**WHAT TO PRODUCE**
Exclude the pictures, then restate exactly each line of the data below from the first through the line containing "- pink wet garment (235,327,402,504)".

(Source records)
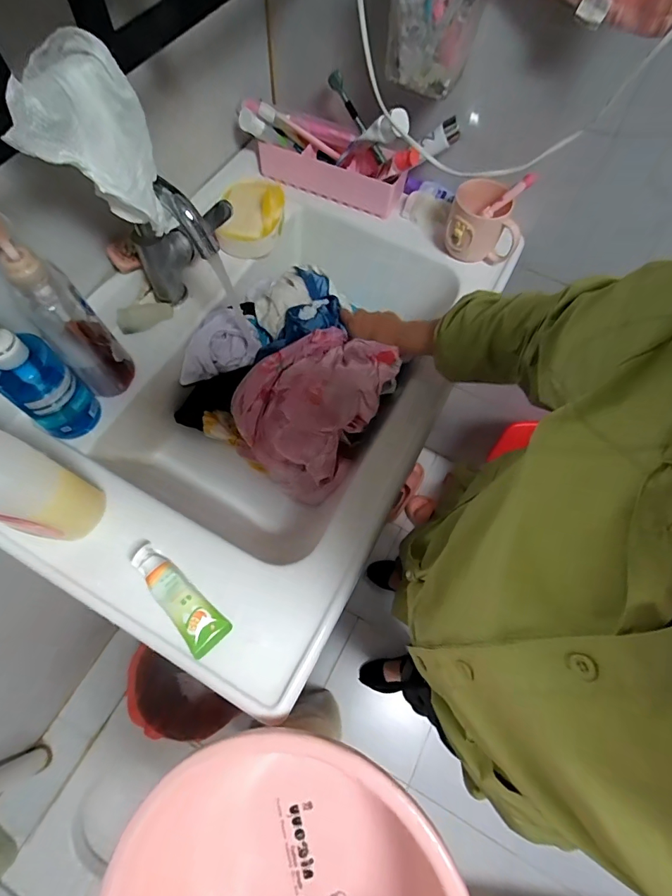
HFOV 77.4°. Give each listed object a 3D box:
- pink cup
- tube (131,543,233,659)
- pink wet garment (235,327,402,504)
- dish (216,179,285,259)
[{"bbox_3d":[0.221,-0.339,0.639,0.100,0.102,0.081,6,65,-1],"label":"pink cup"},{"bbox_3d":[-0.169,0.161,0.447,0.126,0.025,0.043,40,69,14],"label":"tube"},{"bbox_3d":[-0.036,-0.057,0.585,0.167,0.177,0.175,40,69,14],"label":"pink wet garment"},{"bbox_3d":[-0.128,-0.369,0.668,0.091,0.052,0.126,4,65,-2],"label":"dish"}]

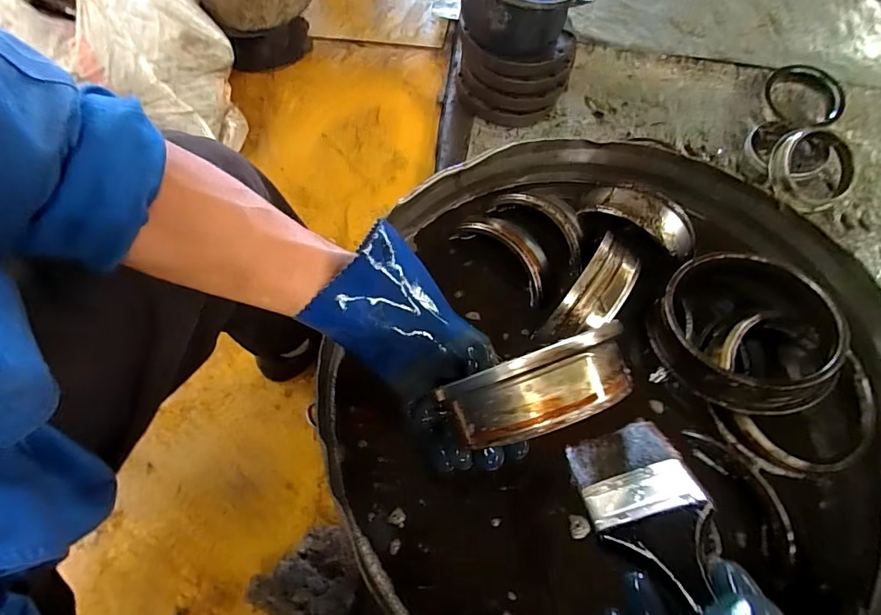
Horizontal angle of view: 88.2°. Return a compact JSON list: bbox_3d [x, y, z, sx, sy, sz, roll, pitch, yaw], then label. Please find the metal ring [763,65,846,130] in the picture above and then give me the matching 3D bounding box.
[{"bbox_3d":[0.882,-0.512,1.104,0.175,0.030,0.137,34,96,24],"label":"metal ring"}]

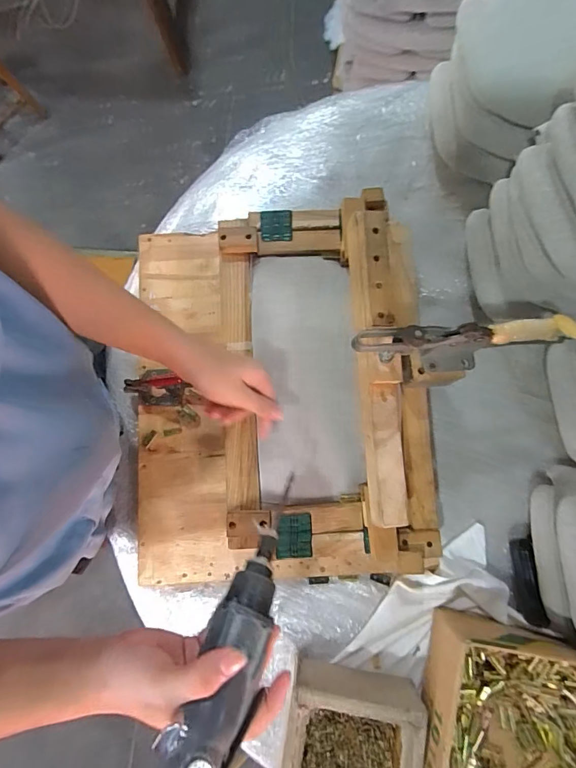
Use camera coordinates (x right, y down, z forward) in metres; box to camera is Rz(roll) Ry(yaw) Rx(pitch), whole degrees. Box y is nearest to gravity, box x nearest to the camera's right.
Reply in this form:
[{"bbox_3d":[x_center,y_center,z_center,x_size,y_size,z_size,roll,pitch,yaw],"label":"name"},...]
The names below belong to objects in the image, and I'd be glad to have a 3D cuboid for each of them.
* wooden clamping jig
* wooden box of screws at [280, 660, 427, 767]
[{"bbox_3d":[-0.011,-0.002,0.566,0.424,0.145,0.526,-3,79,0],"label":"wooden clamping jig"},{"bbox_3d":[0.072,0.464,0.513,0.171,0.068,0.169,9,80,3],"label":"wooden box of screws"}]

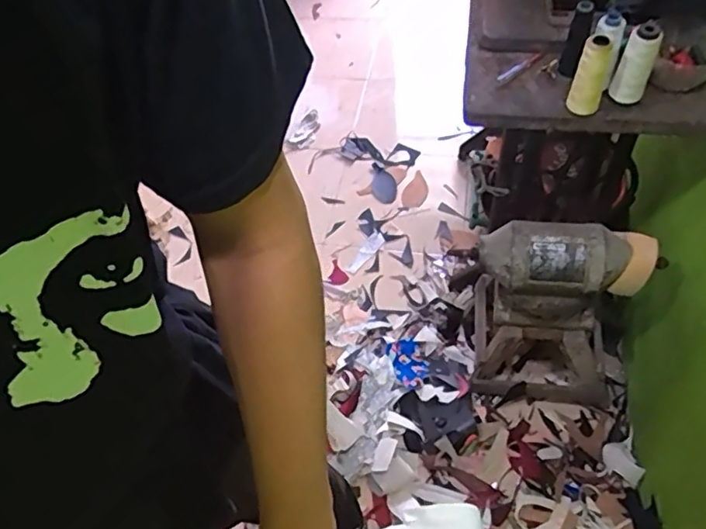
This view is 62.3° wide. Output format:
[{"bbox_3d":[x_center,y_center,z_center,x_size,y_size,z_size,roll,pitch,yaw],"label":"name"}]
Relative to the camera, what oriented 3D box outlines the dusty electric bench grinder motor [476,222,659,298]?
[{"bbox_3d":[0.378,-0.005,1.043,0.295,0.111,0.101,4,54,9],"label":"dusty electric bench grinder motor"}]

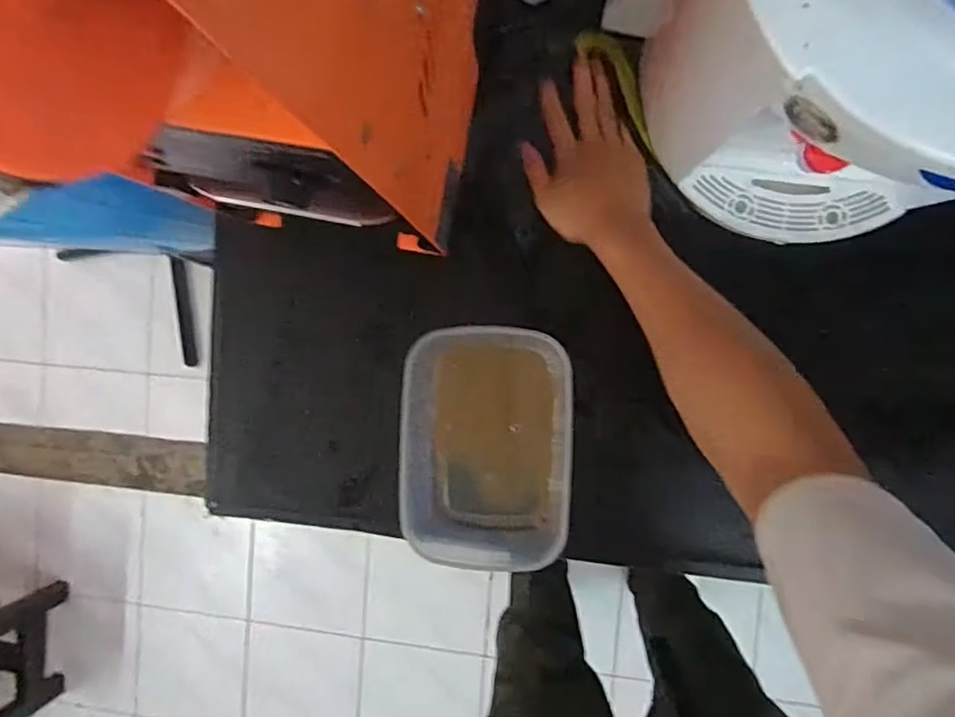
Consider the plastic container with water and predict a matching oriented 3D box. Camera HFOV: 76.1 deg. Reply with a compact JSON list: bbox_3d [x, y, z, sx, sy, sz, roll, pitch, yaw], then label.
[{"bbox_3d":[0.013,0.082,0.565,0.147,0.085,0.206,1,92,10],"label":"plastic container with water"}]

**SOLUTION FOR THIS TASK**
HFOV 77.4°. Give each listed object a 3D box:
- pink cup
- tube (131,543,233,659)
- pink wet garment (235,327,402,504)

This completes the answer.